Ever feel too unworthy to pray? Looks like the real problem is when a person feels worthy to be heard in Heaven. Ever view others with contempt and don't even want to be in their presence because they are too unworthy? There is alot to be learned in these few verses of Luke 18.

Monday, November 03, 2008

The responsibility the purpose in life of providing for self and family and helping others

8 days ago...on the 3rd...evidently I titled this post...though I don't remember doing that and wouldn't have noticed it had my older brother not emailed me about the brevity of it...LOL. So now I'm trying to think about that title...fresh, because I have no idea what the original article was going to contain.

That responsibility and focus in life permeates practically every aspect of living.
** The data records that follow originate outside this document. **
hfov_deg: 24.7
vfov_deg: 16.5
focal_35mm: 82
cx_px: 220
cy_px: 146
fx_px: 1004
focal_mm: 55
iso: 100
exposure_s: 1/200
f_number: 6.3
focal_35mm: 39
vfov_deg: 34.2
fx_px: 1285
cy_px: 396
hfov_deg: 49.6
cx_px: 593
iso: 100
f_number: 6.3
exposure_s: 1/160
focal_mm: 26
Finally got a job I can do with limited hearing, its hard work but peaceful for the most part. Still don't know exactly what I'll be making since it will be a couple more weeks before the first paycheck, but it is a relief to finally have a reliable income. Once the brain goes into "survival mode" there is a constant pressure to remedy it and get back on my feet.

Yet not everybody is that fortunate. While repairing apartments for government subsidized housing it was often very very sad-making to see the struggles people had even for the most meager existence. There are SO many people in our country right now that are just barely able to keep utilities on and food on the table...and there are SO many people in our country right now that can't even do that...utilities getting cut off during the month, some days of the month scarcely any food to eat. Once the car breaks down it stays broken. Some of these people even have full time jobs but at a minimal wage...since we've exported most of our jobs that enabled the undereducated a means of a decent living.
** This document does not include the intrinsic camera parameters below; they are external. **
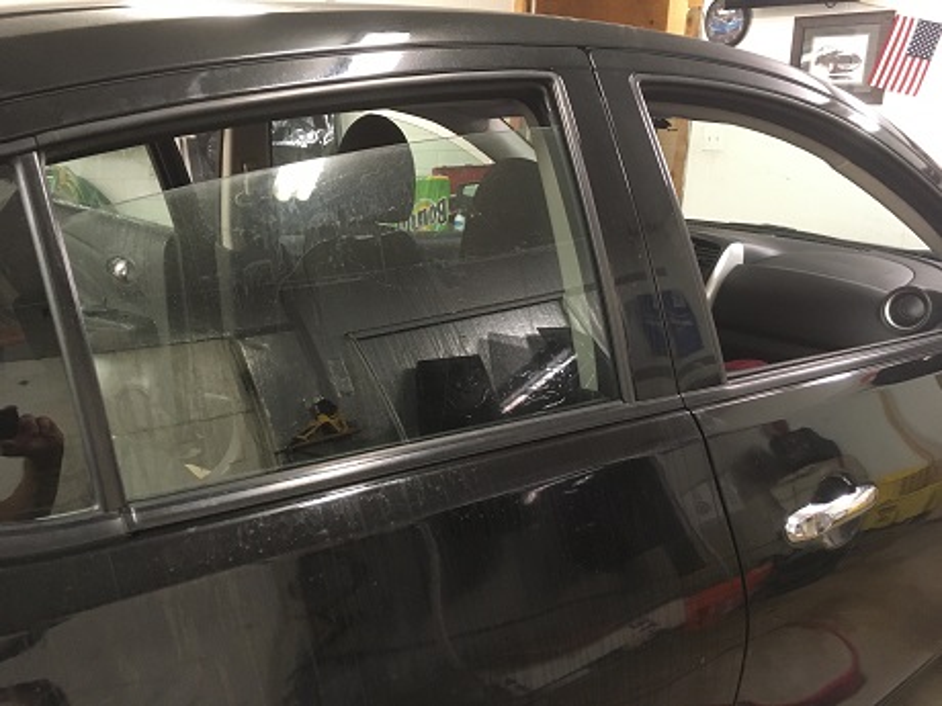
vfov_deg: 48.2
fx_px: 789
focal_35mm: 29
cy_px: 353
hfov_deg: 61.7
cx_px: 471
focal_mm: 4.15
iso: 200
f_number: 2.2
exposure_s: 1/24
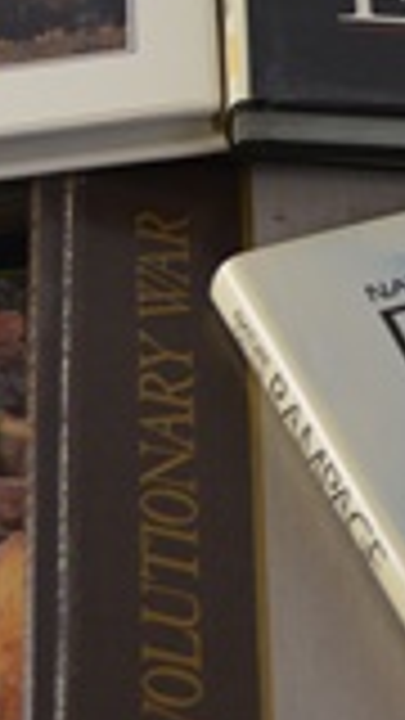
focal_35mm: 153
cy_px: 135
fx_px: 2921
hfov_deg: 7.7
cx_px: 716
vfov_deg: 14.0
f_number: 5
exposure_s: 1/100
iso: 400
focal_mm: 26
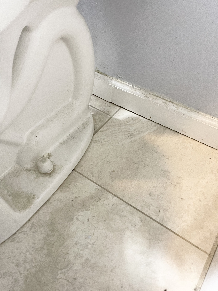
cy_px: 146
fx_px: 210
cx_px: 109
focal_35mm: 25
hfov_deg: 54.9
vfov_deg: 69.4
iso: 400
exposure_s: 1/60
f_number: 1.6
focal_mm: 5.1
I suppose just the title of this blog was enough in itself to express where my thoughts were.
But the next day I finally started work...and hopefully once things are caught up, that "worry" will gradually exit and just become routine again.

Waiting

Waiting is an interesting status to be in. Thinking maybe I finally found work I can do with my hearing loss that will be a decent living...(even though it will involve working with loud equipment much of the time and no doubt contribute to the decay...it will still be a source of income). Yet they call me on like the 20th to let me know I was selected, and schedule me for a full physical including back x-ray and all for the 23rd...I find out from the drug lab that they didn't receive the specimen for their part till the 29th and it is "being processed".

That is where the wait comes, since I know that 3 and possibly 4 of the prescriptions I've been on for my shoulder will test positive on their 5 panel screen...so the test has to go thru the first process then the confirmation process where they make double sure it wasn't a false positive...so I keep waiting so that when it comes in I can haul my scripts down there...but calling the doctor several times a week has really ticked off his assistant ( I think because the employer has been calling too).
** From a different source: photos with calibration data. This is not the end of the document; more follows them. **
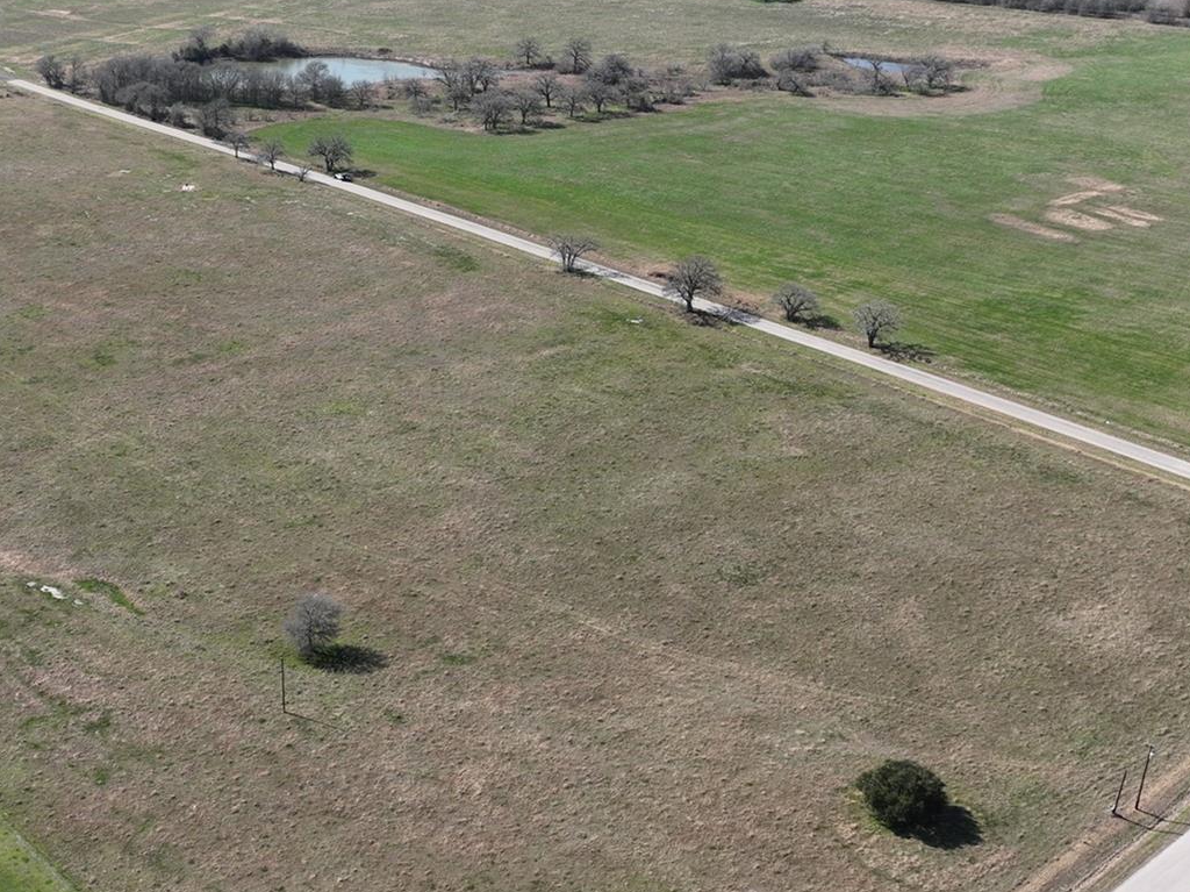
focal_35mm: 48
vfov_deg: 30.2
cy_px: 470
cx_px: 388
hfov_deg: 39.2
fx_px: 1649
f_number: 2.8
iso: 130
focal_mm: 12.29
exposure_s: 1/2000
This "war on drugs" has gotten ridiculous when they are allowed to hold up employment for half a month before they get their answers. But waiting has given me some time to think about alot of stuff. It is hard to relax and navigate life with immediate issues like "income" demanding so much concentration. There are quite a few things I want to blog about but "all circuits are busy" that part of my brain doesn't want to work on summarizing other issues that are stirring in the subconscious...it just stays stuck waiting fully focused on this major issue. So the title of this post catches you up on my status...though I finally did call the lab itself and have at least reason to hope the waiting will end very soon. Just hope it ends before the job window does !!